EMİN GÖNEN

İçten İçe Yenilmek

İÇTEN İÇE YENİLMEK

 

     İçten içe çürümek gibi bir şey…

     Dışardan şaşalı görkemli zaferlerle gururlu ve mağrurken içten içe yenilmek. Tamda işte bu gururlu, görkemli zaferlere yenilmek. Hırsa, gurura, öfkeye yenilmek. Yenerken içten içe neye dönüştüğümüzü görememek.  Zafer sarhoşluğu ile giderek kavgalı olduğumuz nesneye benzediğimizi idrak edememek. Yüzde bilmem kaç oyla bilmem kaçıncı defa kazanırken kendi değerlerimizi, kendi hikayemizi, kendi kimliğimizi, bizi biz yapan duruşumuzu kaybetmek.  Özümüzdeki asaleti, hakka ve haklılığa olan bağlılığımızı içten içe tüketmek.

     Başlangıçta girdiğimiz fakir ama asil mücadeleden, hesapsız adanıştan geriye ganimetten en büyük payı almayı hesaplayan bir topluluğa dönüşmek her zaferin kaçınılmaz neticesi midir yoksa bizim özbeöz kendi savruluşumuz mu? “Hayrını koruyacak kadar şerrin olsun” atasözü bizden olmayanı bir şekilde sindirmeyi, itibarsızlaştırmayı, baskılamayı kapsıyor muydu? Haklı olmak haksızlık yapmayı mübah kılıyor muydu?

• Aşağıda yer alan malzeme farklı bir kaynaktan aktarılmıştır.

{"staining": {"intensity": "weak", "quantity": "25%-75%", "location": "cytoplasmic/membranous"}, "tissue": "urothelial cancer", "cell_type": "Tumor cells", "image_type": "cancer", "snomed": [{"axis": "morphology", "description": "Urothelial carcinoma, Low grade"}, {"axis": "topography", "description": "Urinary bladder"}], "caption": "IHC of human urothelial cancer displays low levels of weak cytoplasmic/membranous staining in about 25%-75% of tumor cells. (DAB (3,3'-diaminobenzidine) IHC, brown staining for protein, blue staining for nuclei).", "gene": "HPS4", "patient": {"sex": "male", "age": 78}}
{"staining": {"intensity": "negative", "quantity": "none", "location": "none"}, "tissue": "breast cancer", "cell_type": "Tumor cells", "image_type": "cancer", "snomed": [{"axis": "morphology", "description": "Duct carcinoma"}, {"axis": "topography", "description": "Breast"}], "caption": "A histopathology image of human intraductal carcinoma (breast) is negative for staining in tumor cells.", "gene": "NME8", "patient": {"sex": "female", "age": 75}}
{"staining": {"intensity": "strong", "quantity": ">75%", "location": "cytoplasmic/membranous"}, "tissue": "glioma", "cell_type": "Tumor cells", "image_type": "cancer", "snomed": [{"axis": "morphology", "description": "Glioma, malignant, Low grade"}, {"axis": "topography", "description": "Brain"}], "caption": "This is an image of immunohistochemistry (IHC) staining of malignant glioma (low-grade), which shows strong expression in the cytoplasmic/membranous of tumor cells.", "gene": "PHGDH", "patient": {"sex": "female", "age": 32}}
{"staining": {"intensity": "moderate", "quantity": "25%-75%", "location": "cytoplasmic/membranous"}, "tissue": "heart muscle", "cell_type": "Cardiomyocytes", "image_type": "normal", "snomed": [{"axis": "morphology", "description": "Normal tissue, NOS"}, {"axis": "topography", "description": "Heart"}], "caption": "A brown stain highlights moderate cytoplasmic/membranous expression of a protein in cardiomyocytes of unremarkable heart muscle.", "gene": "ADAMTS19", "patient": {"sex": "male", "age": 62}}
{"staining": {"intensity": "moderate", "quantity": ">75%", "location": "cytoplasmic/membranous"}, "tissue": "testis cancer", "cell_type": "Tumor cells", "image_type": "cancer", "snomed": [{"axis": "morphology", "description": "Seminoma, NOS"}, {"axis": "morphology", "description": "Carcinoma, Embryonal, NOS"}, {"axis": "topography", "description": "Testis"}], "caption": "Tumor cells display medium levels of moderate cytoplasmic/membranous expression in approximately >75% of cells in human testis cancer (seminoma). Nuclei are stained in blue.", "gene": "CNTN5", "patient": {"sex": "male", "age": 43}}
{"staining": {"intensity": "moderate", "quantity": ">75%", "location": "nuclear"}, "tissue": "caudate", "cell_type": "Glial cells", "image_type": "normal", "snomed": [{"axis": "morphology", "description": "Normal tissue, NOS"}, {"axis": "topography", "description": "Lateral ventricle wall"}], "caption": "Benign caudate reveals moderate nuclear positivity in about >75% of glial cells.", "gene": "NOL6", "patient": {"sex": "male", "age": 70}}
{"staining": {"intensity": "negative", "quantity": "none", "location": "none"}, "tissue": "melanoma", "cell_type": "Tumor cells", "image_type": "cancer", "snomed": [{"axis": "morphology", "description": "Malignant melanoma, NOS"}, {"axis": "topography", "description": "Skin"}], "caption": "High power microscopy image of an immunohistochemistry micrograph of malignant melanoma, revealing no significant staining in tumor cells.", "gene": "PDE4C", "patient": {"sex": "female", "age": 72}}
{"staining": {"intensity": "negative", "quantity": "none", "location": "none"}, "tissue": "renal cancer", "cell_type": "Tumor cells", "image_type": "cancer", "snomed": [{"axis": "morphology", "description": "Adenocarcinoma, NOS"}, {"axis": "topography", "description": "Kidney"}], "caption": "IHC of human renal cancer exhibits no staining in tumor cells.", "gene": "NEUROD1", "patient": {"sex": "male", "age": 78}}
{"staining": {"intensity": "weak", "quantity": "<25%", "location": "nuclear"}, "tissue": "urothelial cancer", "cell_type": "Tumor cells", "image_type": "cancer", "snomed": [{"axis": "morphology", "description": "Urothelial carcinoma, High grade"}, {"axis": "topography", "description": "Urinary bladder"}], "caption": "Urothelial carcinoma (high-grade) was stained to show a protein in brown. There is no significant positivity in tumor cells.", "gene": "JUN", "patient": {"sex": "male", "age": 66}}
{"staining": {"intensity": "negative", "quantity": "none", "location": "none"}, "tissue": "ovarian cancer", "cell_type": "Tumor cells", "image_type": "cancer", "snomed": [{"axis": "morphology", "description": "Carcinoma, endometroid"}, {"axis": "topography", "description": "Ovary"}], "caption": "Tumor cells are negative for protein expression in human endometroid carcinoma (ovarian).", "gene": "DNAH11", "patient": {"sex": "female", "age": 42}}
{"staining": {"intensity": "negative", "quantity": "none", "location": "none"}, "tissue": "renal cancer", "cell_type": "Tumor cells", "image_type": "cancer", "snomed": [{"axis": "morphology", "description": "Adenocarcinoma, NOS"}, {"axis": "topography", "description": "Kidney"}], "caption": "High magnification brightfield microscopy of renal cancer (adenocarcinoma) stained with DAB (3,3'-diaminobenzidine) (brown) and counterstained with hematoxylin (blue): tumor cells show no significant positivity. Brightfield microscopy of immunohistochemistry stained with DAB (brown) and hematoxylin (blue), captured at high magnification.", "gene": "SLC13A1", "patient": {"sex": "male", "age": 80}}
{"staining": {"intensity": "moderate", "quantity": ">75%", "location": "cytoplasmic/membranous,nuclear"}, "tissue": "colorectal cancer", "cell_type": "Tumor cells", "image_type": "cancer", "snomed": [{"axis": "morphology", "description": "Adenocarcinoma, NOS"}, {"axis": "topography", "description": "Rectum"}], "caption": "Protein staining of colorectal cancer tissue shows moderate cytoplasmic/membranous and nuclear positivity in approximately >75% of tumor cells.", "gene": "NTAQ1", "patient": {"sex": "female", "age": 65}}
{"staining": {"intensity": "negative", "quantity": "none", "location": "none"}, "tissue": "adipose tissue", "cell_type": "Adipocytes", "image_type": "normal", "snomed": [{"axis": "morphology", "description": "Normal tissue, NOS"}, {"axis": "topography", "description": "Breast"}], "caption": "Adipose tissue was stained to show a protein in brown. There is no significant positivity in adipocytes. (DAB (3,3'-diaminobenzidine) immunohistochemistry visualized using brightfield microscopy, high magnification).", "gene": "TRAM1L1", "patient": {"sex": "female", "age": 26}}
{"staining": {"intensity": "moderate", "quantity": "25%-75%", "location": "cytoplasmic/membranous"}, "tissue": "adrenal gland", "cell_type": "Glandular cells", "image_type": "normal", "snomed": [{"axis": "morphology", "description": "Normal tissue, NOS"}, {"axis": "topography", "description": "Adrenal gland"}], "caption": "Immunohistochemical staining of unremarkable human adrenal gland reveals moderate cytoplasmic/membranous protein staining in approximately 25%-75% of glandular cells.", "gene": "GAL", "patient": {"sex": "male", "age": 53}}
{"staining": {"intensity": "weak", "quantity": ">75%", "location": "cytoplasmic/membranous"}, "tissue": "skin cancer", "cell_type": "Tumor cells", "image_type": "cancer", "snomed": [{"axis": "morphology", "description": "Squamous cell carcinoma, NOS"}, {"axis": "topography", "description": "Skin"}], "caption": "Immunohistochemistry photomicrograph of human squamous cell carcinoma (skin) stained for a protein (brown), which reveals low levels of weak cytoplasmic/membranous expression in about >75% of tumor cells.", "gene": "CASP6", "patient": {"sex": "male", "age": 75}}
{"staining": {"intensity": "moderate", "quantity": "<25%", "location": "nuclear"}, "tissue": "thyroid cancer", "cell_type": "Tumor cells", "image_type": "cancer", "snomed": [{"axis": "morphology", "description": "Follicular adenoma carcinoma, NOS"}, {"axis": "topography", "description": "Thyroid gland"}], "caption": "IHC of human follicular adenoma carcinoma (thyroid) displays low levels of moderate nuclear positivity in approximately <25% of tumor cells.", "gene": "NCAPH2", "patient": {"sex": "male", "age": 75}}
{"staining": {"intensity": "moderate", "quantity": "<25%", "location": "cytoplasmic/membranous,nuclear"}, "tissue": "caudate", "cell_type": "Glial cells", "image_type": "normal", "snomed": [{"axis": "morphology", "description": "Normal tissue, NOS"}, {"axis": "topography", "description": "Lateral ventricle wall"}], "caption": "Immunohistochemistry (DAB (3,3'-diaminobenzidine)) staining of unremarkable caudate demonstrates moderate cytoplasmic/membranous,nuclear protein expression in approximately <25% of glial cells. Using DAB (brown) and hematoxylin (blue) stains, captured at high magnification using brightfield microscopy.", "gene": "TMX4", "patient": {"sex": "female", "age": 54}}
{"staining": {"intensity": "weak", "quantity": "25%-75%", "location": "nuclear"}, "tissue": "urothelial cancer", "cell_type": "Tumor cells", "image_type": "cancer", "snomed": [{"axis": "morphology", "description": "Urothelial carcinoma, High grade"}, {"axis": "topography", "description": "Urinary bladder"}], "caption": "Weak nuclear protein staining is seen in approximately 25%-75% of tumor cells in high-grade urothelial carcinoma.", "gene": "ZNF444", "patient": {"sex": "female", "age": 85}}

     Kim ne derse desin muktedir olmanın ihtirasıyla kazanılan imkanları kaybetmemin hırsıyla biz olmaktan çıktık. Yenilgi yenilgi büyüyen bir zafer, içten içe, içe doğru büyüyen bir çöküşü doğuruyor sanki. Bir zamanlar itilen, kakılan, hor görülen, aşağılanan, kendilerine benzetilmeye çalışılan, ötekileştirilenlerdik. Şimdi kendinden olmayanı kendi gibi düşünmeyen herkesi kim olursa olsun düşman edinen, ötekileştiren, itibarsızlaştıran, tartışmaya, eleştirilmeye müsamahası olmayan bir yapıya dönüştü ruh halimiz. Tamda yaralandığımız yerden vuruyoruz şimdi. Tamda acı çektiğimiz yerden intikam alıyoruz. Oysa bizim işimiz intikam almak değil ıslah etmekti.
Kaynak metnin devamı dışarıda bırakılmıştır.